Wednesday, March 23, 2011

change, change, change

Change is inevitable. Change is constant.
How many times have we heard this in our lives?

Webster’s dictionary defines change as the act, process, or result of changing---an alteration, transformation, or substitution. Would we be who we are today without change? Absolutely not. Changes in our lives can break us, mold us, and in the end, they let us become, well…us. Good and bad changes. Happy and sad changes. Easy and difficult changes. Heart-warming and heart-breaking changes. No matter the type of changes, they make up our lives more than we know.
The theme of my second year of college has been change. Of course, you could probably also say that moving to college and my whole first year was based around change, duh. But, this whole year so far has been the perfect example of how things are constantly changing, for the good and the bad. As I’m writing this, and in the past few months, I keep thinking about last year and the things I did, the friends I had, the way I felt, just everything, and it can’t even compare to this year. So much, SO MUCH has changed since then. It’s kinda crazy and scary really.
What’s the most obvious change to me? My relationship with my Savior.
It has evolved, matured, and I think I am beginning to truly see my calling in life. It’s amazing to look at all of the things I have accomplished in Him and how He has been using me the past year, through various opportunities and experiences. Even looking back two or three years, it’s absolutely astounding to see myself and Him now.  He continues to bless me, even when I don’t deserve it or appreciate it and I am eager to see what He has in store for me in the future!
I wake up each day, and I rarely see how blessed I really am with the people that are in my life right now. Some of the most wonderful and happiest, yet sometimes painful changes I have experienced this year have been involving relationships in my life. All of my relationships continue and continue to change and when I think about it, it makes me smile, but then other times, makes me upset to think about it. I have new people in my life and then some people have slowly went out of it. This time last year, my closest friends don’t match up with the set of people I consider my closest friends at this very moment. We’ve grown apart, moved on, really found out who each other is, and as a result of that, I don’t have that “closeness” with some people anymore. In some way, I feel like this was meant to happen. The relationships that have resulted from growing apart from other people in my life have caused me to become much more closer with different people and these relationships have been like no others I have ever been in. These friendships are more than what they look like from the outside. There are those connections, where you just know you’ve have got it right. It’s those types of relationships that make your heart smile.

■ Problem requirements
Can you edit the blog post about change, starting at "It has evolved, matured, and" and ending at "in the future!", replacing "astounding" with "incredible"? The material has no role here.

■ Information given
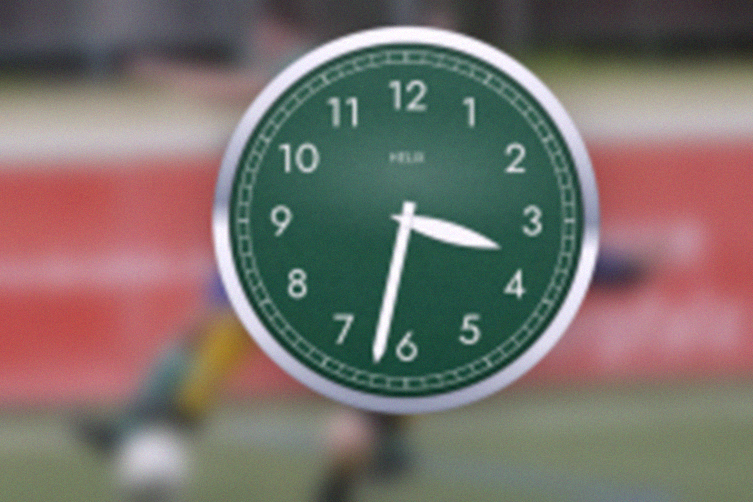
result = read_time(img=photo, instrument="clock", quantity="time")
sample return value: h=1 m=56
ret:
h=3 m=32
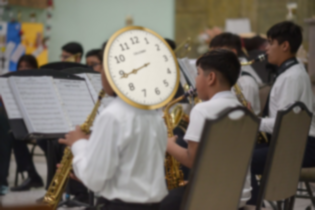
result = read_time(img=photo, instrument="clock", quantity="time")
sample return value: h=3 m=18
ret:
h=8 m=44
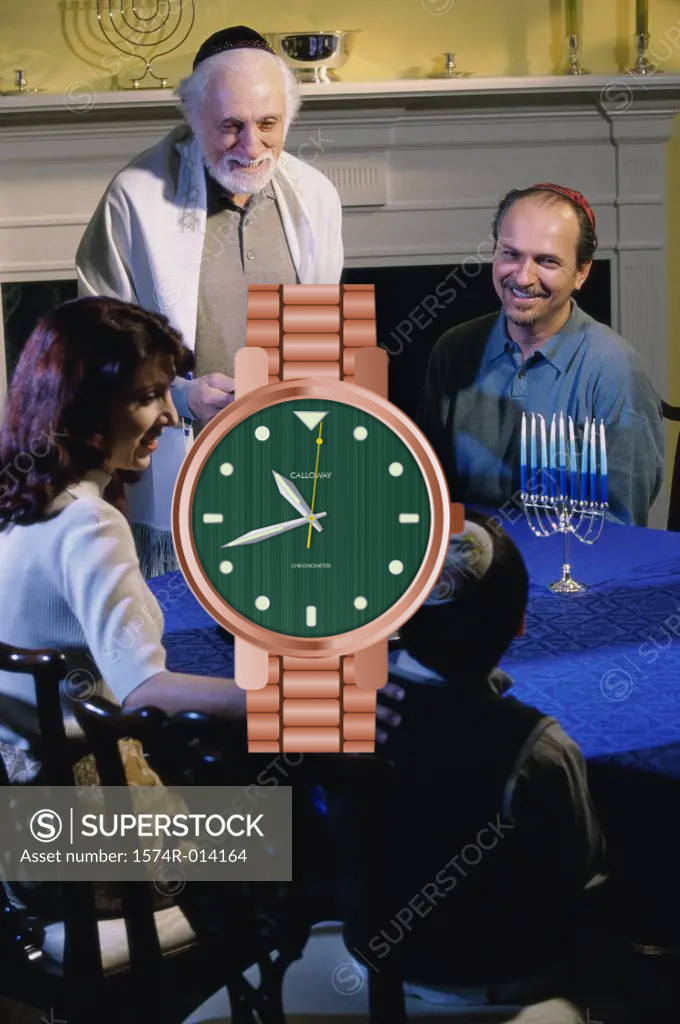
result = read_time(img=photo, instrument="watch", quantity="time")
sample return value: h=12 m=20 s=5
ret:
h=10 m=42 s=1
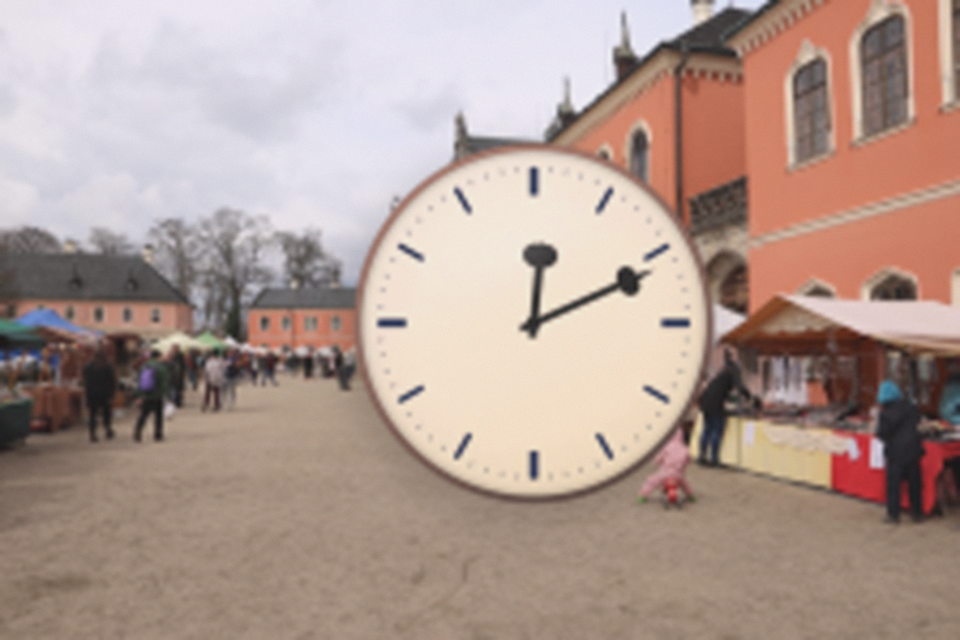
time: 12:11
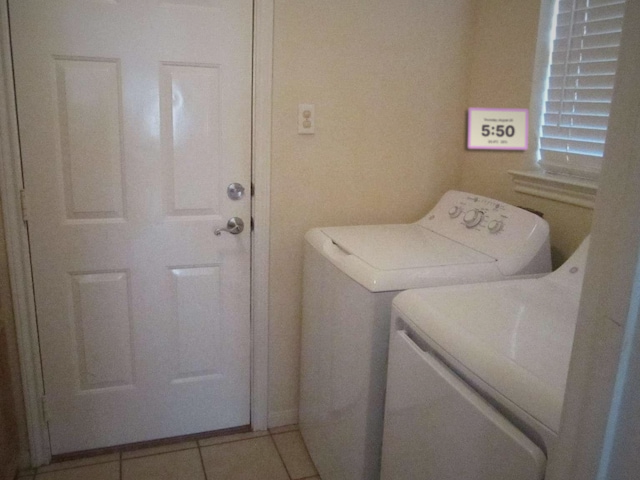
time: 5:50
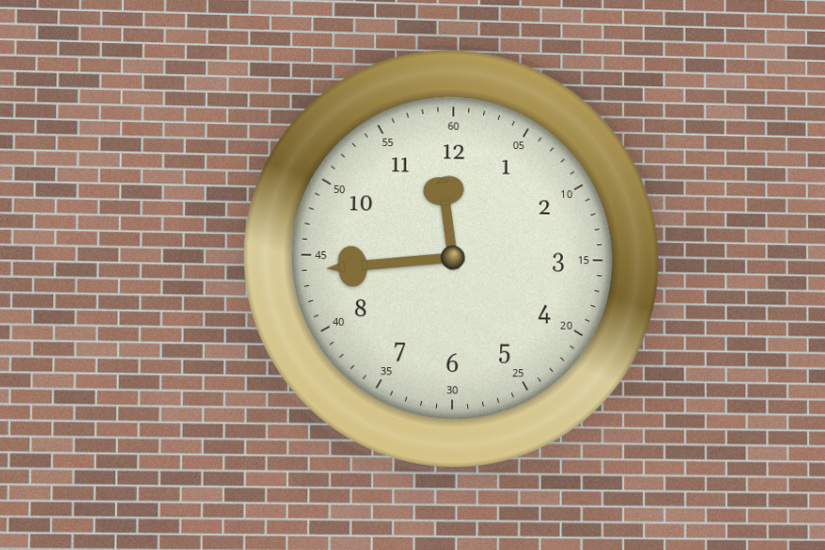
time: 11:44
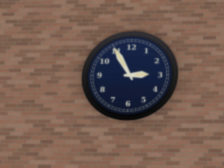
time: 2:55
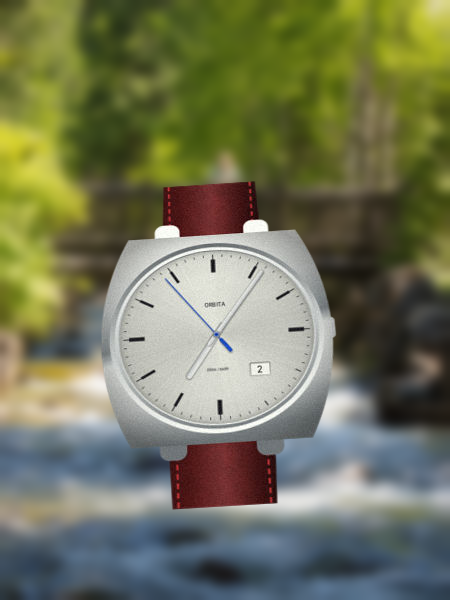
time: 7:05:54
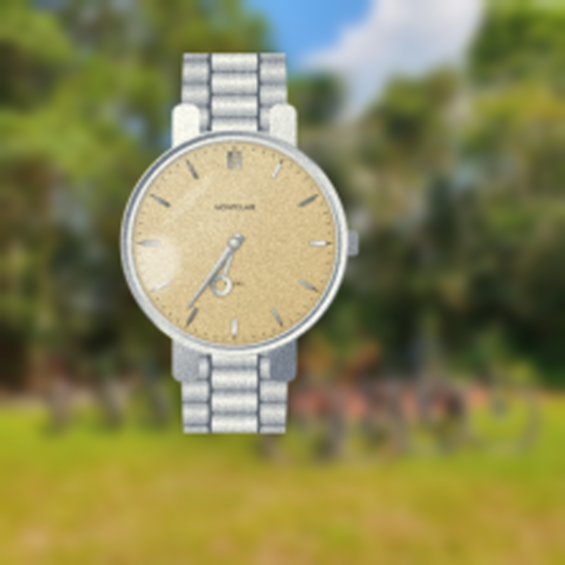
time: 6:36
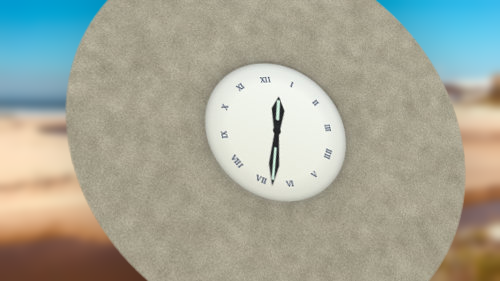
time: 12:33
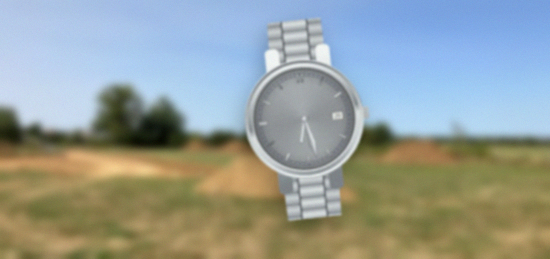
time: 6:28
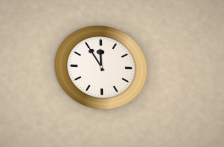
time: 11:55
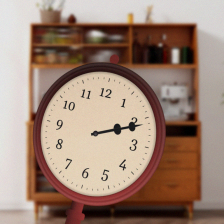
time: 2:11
--
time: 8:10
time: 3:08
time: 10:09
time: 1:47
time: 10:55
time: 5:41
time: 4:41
---
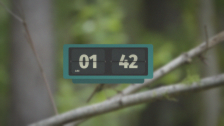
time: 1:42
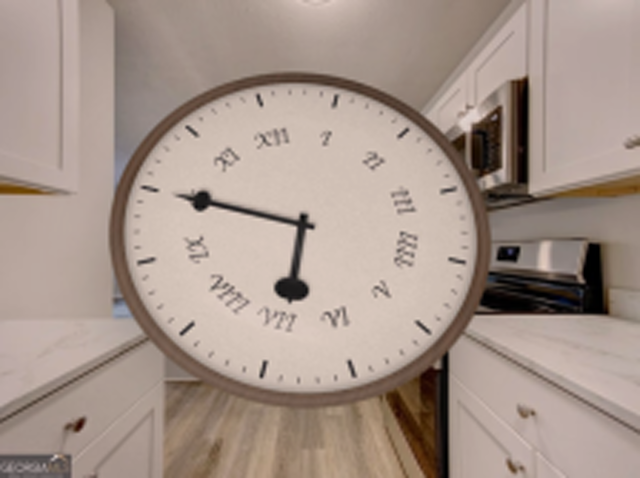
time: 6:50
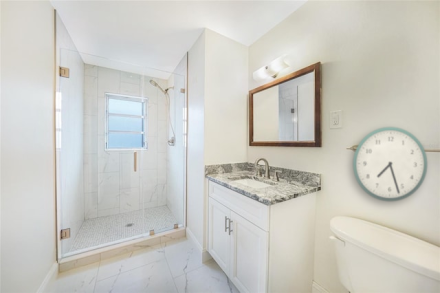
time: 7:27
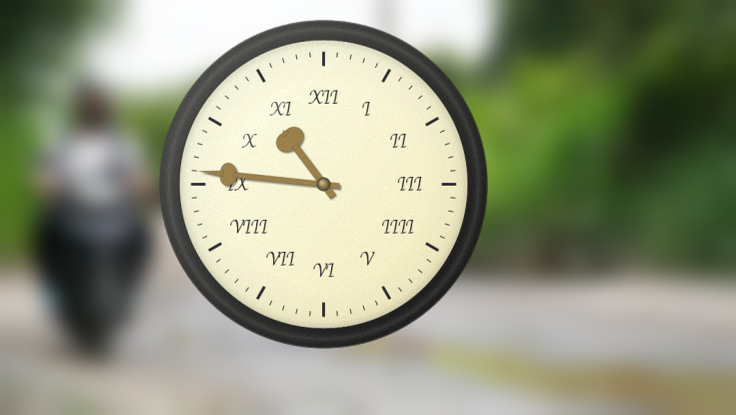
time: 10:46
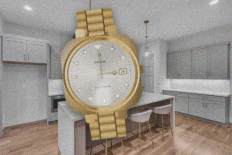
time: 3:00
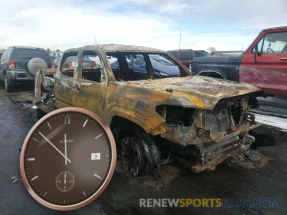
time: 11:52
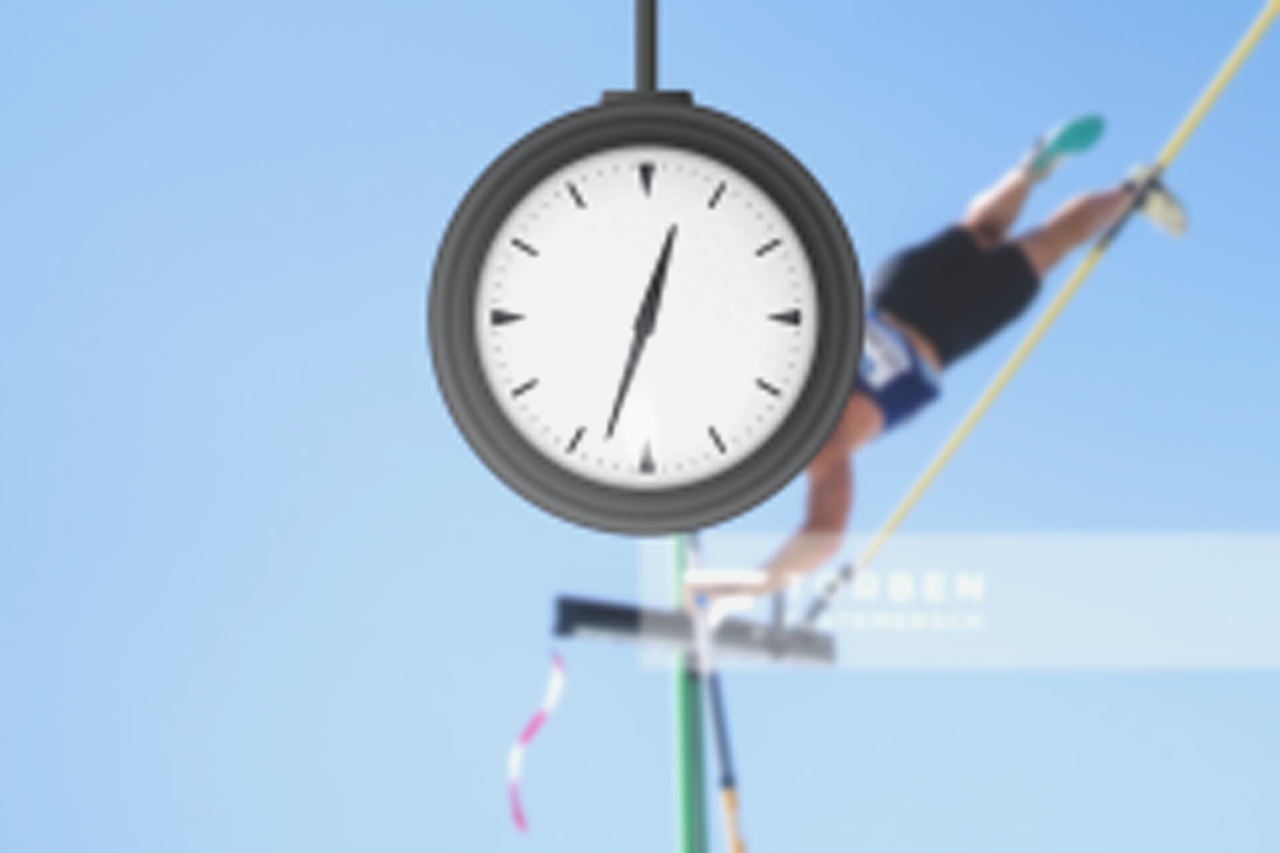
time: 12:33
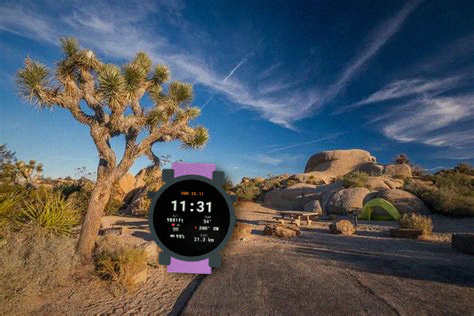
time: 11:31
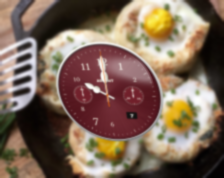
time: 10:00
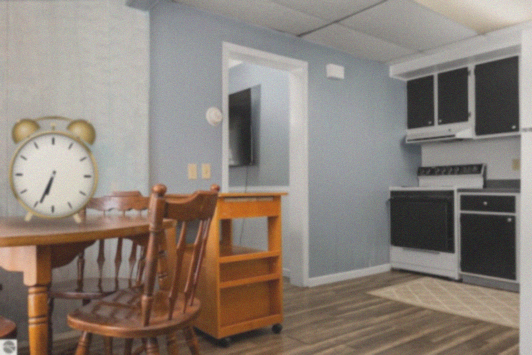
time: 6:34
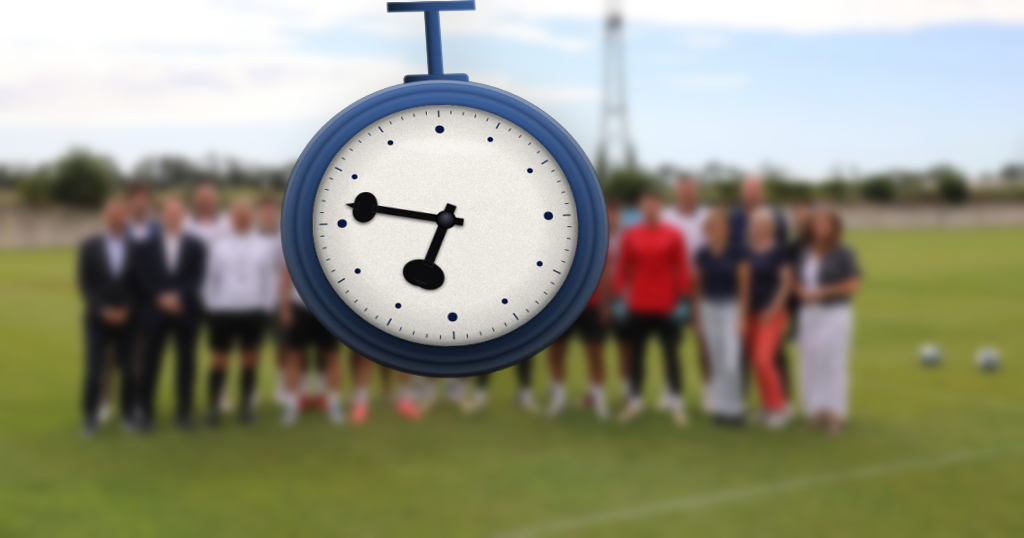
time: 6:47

■ Solution below
It has evolved, matured, and I think I am beginning to truly see my calling in life. It’s amazing to look at all of the things I have accomplished in Him and how He has been using me the past year, through various opportunities and experiences. Even looking back two or three years, it’s absolutely incredible to see myself and Him now.  He continues to bless me, even when I don’t deserve it or appreciate it and I am eager to see what He has in store for me in the future!